There were 2,059 housing units, of which 4.3% were vacant. The homeowner vacancy rate was 0.7% and the rental vacancy rate was 9.4%.

Racial composition as of the 2020 census
| Race | Number | Percent |
|---|---|---|
| White | 5,202 | 94.1% |
| Black or African American | 17 | 0.3% |
| American Indian and Alaska Native | 1 | 0.0% |
| Asian | 25 | 0.5% |
| Native Hawaiian and Other Pacific Islander | 1 | 0.0% |
| Some other race | 39 | 0.7% |
| Two or more races | 244 | 4.4% |
| Hispanic or Latino (of any race) | 81 | 1.5% |

===2000 census===

As of the census of 2000, there were 4,417 people, 1,542 households, and 1,318 families residing in the CDP. The population density was 1,047.8 PD/sqmi. There were 1,599 housing units at an average density of 379.3 /sqmi. The racial makeup of the CDP was 97.83% White, 0.27% African American, 0.18% Native American, 0.50% Asian, 0.07% Pacific Islander, 0.34% from other races, and 0.82% from two or more races. Hispanic or Latino of any race were 0.82% of the population.

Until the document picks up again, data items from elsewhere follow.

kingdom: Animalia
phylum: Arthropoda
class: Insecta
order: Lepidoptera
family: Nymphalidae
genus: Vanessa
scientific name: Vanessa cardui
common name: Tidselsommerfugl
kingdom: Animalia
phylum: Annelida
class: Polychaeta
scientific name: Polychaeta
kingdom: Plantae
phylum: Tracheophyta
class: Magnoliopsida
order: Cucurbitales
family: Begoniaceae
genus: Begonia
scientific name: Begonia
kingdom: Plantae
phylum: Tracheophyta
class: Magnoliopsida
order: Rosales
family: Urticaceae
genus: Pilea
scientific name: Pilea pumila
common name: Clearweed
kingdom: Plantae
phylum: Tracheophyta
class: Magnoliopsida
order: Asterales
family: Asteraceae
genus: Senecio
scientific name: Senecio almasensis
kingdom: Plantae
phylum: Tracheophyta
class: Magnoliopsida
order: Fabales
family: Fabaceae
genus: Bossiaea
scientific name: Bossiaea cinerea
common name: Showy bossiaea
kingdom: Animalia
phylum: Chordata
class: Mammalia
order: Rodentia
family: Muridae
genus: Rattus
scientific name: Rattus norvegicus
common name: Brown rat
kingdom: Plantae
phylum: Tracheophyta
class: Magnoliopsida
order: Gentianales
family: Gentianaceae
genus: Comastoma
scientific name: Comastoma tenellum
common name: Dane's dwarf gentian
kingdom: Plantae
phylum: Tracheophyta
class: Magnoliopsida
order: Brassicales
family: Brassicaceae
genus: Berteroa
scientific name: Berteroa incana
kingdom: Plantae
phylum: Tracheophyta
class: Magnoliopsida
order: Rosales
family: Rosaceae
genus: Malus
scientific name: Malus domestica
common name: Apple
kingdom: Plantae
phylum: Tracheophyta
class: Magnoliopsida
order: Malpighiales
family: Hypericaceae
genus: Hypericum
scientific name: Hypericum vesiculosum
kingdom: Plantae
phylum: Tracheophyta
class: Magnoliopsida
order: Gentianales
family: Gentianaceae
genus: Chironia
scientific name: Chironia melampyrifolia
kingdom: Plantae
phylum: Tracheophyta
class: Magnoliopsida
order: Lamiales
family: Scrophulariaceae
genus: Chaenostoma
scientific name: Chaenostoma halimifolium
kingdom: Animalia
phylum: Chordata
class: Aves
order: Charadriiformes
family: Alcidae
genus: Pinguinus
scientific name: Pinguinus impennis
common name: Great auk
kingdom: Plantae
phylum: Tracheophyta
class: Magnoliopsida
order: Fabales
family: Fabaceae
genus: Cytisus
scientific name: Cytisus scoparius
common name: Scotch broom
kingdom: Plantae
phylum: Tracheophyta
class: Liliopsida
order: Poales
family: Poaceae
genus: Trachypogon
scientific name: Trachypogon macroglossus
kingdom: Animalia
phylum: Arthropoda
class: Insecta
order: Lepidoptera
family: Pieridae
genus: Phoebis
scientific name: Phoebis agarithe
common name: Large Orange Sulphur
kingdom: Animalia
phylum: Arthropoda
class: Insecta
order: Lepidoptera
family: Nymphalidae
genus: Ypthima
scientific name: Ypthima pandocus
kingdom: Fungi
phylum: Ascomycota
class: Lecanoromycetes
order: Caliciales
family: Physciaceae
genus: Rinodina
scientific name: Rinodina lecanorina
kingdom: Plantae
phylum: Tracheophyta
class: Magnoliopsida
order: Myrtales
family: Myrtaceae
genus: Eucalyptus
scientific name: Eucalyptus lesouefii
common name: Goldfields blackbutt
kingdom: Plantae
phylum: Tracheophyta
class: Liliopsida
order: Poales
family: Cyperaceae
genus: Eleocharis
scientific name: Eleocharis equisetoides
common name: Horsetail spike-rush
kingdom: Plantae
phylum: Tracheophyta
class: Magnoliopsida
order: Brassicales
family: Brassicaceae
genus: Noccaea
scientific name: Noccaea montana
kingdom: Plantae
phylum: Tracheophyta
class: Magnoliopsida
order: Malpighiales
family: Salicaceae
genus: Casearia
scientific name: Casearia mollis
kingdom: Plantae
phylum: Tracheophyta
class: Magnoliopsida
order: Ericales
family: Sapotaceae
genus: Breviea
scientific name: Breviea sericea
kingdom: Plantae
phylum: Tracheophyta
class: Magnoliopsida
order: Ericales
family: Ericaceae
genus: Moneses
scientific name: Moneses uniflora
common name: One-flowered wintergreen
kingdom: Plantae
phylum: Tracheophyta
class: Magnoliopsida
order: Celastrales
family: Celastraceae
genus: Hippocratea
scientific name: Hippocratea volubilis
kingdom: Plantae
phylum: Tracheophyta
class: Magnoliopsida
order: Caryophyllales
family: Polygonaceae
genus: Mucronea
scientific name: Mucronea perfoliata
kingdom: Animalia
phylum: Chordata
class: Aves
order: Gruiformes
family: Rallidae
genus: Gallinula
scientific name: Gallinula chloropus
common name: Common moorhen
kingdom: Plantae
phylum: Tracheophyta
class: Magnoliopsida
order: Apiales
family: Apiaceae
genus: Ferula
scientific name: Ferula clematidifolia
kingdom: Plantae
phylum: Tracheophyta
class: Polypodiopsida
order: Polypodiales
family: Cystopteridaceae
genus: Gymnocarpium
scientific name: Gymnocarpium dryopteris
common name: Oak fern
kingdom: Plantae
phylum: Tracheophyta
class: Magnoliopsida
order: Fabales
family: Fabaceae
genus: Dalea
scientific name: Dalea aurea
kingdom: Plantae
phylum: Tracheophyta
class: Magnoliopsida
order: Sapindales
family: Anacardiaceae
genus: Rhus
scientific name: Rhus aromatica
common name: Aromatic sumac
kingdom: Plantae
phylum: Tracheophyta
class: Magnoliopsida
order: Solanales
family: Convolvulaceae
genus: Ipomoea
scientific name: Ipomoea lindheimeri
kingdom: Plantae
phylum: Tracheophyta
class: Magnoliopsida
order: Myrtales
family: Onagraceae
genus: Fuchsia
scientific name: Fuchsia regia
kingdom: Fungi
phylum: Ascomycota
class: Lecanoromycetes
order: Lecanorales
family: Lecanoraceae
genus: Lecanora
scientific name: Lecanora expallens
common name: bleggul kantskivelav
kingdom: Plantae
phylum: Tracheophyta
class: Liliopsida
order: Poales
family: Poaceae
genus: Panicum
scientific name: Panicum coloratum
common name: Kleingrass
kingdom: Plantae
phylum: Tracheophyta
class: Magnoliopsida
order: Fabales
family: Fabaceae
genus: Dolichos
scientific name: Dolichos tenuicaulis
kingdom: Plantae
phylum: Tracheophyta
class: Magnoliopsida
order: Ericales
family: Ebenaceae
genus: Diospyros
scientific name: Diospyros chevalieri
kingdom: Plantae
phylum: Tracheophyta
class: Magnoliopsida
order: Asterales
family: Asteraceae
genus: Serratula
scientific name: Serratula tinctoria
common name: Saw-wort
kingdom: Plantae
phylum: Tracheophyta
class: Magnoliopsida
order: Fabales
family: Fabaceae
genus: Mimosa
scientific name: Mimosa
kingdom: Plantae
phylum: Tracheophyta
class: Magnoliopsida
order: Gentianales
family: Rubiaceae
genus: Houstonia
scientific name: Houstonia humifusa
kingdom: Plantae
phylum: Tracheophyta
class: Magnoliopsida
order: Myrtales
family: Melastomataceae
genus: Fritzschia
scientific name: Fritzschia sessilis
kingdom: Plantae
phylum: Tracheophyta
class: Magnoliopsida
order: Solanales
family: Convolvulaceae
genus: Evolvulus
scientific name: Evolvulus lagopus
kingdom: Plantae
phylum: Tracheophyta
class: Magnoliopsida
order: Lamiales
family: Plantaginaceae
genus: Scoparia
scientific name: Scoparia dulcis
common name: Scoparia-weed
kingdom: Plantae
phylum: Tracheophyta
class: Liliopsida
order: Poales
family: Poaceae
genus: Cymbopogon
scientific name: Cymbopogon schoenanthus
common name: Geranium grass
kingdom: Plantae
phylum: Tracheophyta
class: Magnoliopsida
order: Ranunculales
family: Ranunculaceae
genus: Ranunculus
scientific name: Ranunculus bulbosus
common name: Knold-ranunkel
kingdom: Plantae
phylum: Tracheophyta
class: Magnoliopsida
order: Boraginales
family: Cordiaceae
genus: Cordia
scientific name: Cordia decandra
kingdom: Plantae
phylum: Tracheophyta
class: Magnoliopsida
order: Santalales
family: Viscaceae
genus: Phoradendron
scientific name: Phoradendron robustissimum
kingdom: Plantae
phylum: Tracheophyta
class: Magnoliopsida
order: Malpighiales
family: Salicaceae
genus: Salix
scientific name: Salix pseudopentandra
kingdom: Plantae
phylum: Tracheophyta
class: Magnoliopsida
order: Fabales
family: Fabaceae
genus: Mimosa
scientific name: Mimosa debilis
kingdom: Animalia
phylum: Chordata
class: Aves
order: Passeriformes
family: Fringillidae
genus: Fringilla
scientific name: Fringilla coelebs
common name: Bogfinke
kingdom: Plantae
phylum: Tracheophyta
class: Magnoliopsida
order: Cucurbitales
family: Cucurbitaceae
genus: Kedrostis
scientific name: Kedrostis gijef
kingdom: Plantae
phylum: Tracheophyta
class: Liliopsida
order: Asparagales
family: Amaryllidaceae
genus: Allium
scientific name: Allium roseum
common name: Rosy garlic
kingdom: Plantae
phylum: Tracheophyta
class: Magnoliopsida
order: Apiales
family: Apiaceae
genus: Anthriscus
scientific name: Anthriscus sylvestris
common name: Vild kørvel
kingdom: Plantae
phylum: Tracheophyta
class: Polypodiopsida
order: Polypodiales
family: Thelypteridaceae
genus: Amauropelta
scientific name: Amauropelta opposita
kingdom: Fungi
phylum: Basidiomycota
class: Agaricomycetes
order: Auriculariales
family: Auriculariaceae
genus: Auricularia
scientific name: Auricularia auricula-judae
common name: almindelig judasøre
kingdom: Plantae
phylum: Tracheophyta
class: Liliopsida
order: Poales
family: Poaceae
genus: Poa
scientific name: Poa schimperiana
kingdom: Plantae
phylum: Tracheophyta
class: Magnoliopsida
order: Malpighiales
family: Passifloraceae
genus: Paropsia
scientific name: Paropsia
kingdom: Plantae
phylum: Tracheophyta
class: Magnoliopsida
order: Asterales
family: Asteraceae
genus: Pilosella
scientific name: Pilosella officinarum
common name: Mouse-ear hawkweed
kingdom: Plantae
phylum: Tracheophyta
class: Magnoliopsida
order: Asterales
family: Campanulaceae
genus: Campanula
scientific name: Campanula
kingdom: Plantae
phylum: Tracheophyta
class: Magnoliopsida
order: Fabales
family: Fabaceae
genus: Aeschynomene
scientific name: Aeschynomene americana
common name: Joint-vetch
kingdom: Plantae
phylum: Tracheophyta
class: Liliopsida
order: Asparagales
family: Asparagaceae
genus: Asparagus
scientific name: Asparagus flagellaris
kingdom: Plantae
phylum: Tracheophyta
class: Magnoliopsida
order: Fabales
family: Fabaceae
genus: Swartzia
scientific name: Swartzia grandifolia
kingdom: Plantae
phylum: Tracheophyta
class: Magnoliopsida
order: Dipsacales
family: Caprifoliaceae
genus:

There were 1,542 households, out of which 40.9% had children under the age of 18 living with them, 78.3% were married couples living together, 4.7% had a female householder with no husband present, and 14.5% were non-families. 10.7% of all households were made up of individuals, and 2.9% had someone living alone who was 65 years of age or older. The average household size was 2.86 and the average family size was 3.10.

In the CDP, the population was spread out, with 28.1% under the age of 18, 5.7% from 18 to 24, 31.8% from 25 to 44, 26.6% from 45 to 64, and 7.8% who were 65 years of age or older. The median age was 37 years. For every 100 females, there were 102.0 males. For every 100 females age 18 and over, there were 100.3 males.

The median income for a household in the CDP was $70,444, and the median income for a family was $72,892. Males had a median income of $46,168 versus $31,968 for females. The per capita income for the CDP was $25,464. About 2.9% of families and 2.8% of the population were below the poverty line, including 4.0% of those under age 18 and 3.1% of those age 65 or over.